§ **The problem**
Make an exact copy of the whole listing, but leave its pictures out.

────────

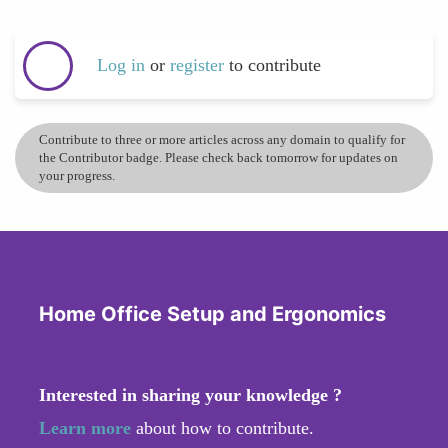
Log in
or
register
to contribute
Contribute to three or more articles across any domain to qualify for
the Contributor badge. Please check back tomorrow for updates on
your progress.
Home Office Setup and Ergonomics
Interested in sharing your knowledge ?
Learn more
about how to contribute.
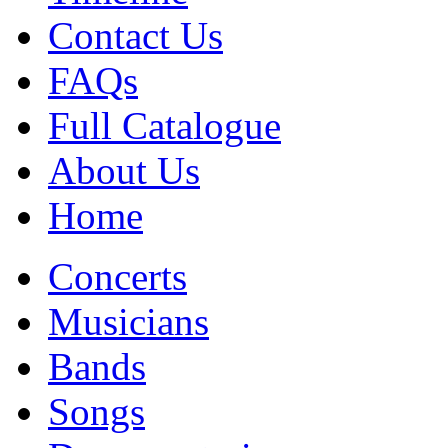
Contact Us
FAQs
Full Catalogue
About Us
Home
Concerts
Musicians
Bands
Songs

────────

§ **Task answer**
Log in
or
register
to contribute
Contribute to three or more articles across any domain to qualify for
the Contributor badge. Please check back tomorrow for updates on
your progress.
Home Office Setup and Ergonomics
Interested in sharing your knowledge ?
Learn more
about how to contribute.
Contact Us
FAQs
Full Catalogue
About Us
Home
Concerts
Musicians
Bands
Songs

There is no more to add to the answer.